### [Task objective]
Each line of the listing below containing the word "Applications" should be returned.

### [Given information]
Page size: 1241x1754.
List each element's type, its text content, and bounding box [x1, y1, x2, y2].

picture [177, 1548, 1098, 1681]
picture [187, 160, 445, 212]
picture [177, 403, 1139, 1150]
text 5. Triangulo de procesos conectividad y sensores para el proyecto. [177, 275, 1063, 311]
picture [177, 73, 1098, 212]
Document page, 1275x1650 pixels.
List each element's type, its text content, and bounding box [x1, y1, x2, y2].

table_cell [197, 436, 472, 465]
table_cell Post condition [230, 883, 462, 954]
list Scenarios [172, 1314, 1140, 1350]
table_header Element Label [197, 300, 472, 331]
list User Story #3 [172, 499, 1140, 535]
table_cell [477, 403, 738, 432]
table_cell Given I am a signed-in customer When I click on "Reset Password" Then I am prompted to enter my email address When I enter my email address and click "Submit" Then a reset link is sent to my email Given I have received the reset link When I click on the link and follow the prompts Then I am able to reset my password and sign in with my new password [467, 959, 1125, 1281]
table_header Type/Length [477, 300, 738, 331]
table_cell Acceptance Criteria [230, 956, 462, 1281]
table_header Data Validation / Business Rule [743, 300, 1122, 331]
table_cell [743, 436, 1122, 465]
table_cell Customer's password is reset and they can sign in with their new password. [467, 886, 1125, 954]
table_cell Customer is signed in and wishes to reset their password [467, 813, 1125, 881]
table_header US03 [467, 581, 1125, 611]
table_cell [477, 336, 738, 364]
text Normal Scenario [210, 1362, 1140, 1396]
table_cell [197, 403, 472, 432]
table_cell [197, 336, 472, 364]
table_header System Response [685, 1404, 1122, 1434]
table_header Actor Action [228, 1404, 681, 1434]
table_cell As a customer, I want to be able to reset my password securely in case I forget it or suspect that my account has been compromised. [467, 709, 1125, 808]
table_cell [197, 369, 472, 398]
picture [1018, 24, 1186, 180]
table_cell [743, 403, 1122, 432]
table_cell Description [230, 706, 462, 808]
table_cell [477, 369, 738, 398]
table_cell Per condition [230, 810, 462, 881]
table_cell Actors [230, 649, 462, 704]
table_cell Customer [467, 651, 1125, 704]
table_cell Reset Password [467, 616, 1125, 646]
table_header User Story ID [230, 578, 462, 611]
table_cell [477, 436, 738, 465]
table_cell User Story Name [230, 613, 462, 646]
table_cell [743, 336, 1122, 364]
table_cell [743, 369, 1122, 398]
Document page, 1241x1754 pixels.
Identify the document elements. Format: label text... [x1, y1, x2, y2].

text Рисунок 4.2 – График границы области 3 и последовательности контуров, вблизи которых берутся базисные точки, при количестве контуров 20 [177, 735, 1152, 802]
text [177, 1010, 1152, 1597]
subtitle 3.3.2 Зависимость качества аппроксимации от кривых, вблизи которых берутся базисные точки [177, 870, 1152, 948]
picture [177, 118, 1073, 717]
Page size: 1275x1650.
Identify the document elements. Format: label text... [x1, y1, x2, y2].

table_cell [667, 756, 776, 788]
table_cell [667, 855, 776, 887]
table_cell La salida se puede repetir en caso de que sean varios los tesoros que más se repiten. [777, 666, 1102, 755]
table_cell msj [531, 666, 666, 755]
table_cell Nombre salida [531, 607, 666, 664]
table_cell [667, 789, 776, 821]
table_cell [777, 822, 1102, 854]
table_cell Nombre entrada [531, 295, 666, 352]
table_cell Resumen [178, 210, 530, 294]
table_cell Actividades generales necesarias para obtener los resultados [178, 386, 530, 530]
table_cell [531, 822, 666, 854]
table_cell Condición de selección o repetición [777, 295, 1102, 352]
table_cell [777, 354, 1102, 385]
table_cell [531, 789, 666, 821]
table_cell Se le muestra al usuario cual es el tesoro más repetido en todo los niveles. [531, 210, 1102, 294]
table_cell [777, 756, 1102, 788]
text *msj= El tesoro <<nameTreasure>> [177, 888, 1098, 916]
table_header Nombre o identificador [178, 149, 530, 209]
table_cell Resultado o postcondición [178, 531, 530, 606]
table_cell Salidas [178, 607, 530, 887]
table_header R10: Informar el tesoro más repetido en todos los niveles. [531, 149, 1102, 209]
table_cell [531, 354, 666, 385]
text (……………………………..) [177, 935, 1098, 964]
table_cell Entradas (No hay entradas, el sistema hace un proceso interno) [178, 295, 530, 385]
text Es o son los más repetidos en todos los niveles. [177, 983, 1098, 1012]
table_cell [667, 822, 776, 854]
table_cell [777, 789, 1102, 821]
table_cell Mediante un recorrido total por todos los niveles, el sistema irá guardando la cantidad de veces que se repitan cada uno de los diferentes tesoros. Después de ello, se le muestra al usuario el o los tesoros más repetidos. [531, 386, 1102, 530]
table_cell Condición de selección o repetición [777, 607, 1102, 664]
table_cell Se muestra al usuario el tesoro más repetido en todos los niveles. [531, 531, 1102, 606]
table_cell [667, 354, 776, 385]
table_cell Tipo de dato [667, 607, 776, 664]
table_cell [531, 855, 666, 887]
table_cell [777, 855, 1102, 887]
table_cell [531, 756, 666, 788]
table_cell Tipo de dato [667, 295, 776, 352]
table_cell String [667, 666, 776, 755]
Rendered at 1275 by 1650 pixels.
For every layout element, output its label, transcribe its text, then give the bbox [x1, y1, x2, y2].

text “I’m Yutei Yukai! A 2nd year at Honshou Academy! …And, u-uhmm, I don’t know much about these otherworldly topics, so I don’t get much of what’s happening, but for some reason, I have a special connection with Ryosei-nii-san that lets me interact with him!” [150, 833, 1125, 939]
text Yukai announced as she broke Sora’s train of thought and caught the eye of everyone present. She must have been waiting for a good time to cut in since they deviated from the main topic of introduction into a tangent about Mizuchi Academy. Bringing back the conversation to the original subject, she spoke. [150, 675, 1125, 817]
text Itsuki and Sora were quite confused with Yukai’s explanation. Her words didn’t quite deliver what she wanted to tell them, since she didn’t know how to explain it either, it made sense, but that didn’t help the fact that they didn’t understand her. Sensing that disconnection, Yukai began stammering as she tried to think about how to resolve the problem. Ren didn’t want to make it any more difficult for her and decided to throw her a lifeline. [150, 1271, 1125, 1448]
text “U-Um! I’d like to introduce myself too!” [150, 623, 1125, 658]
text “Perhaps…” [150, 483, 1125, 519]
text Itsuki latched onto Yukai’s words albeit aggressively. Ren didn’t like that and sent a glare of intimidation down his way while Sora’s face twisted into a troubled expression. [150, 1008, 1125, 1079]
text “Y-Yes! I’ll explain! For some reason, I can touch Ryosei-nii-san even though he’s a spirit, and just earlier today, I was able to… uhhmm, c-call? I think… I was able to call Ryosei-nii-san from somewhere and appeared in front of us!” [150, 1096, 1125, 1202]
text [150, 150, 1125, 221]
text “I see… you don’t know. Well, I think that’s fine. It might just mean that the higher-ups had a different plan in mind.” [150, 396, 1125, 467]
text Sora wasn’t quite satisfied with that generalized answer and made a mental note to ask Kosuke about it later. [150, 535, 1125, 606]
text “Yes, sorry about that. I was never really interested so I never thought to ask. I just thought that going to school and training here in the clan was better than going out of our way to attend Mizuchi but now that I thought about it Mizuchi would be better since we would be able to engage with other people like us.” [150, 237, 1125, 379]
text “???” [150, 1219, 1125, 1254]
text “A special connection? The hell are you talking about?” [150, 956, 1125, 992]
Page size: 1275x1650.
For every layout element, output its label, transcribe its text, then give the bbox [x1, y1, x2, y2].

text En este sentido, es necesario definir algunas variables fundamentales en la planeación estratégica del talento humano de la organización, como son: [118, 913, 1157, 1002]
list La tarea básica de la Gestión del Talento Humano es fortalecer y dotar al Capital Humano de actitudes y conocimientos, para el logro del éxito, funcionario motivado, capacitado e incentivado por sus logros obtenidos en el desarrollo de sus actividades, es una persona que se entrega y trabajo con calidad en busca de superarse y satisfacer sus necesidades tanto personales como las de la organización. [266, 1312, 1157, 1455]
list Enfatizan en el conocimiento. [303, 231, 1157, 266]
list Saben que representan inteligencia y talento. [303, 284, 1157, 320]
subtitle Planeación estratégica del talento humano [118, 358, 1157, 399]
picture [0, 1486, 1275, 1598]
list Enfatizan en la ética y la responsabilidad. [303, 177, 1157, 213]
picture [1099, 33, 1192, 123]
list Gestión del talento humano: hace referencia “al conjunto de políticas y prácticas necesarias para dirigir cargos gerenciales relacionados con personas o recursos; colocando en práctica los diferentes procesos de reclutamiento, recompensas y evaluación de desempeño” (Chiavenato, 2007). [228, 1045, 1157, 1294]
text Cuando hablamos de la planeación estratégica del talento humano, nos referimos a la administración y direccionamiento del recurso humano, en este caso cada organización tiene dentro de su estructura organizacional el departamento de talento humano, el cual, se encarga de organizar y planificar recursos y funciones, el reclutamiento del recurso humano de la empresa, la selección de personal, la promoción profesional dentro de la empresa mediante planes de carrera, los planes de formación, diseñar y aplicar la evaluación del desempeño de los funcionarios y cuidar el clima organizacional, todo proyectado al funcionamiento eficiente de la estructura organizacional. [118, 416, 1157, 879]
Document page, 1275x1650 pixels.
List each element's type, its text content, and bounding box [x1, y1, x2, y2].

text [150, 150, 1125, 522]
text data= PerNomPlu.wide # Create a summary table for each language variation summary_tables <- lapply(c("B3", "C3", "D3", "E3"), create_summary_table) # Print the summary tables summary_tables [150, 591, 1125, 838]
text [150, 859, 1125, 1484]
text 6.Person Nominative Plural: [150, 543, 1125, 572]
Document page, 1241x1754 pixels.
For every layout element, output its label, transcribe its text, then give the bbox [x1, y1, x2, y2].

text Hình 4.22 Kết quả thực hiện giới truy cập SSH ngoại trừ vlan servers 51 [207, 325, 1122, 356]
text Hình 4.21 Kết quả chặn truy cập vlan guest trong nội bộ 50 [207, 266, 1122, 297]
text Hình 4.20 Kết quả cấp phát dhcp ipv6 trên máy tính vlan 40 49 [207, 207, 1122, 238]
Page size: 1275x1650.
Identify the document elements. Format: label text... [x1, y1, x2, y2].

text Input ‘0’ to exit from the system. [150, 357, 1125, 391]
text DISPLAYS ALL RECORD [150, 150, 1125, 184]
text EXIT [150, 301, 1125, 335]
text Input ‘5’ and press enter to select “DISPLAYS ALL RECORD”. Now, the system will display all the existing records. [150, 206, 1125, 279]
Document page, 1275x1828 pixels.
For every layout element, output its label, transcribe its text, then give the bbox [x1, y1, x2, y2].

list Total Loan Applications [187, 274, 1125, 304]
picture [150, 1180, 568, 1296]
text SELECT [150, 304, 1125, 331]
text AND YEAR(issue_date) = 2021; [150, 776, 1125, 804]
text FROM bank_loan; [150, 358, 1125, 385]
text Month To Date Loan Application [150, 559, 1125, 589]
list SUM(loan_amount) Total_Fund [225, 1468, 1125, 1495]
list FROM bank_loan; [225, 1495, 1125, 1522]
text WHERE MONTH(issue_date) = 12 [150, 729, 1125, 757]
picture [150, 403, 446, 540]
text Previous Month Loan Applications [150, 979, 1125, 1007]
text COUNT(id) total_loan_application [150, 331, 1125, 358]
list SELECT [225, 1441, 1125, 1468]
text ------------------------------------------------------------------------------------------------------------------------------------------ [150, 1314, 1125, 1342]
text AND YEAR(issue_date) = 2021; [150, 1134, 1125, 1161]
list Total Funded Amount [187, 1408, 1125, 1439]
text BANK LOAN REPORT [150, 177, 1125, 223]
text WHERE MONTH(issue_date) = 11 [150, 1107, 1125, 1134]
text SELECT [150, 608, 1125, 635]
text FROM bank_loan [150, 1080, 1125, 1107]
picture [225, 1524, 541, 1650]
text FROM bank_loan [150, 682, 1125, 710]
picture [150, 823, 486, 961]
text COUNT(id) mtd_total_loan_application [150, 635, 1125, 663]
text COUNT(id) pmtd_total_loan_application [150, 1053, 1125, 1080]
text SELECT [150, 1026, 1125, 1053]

### [Exercise response]
list Total Loan Applications [187, 274, 1125, 304]
text Previous Month Loan Applications [150, 979, 1125, 1007]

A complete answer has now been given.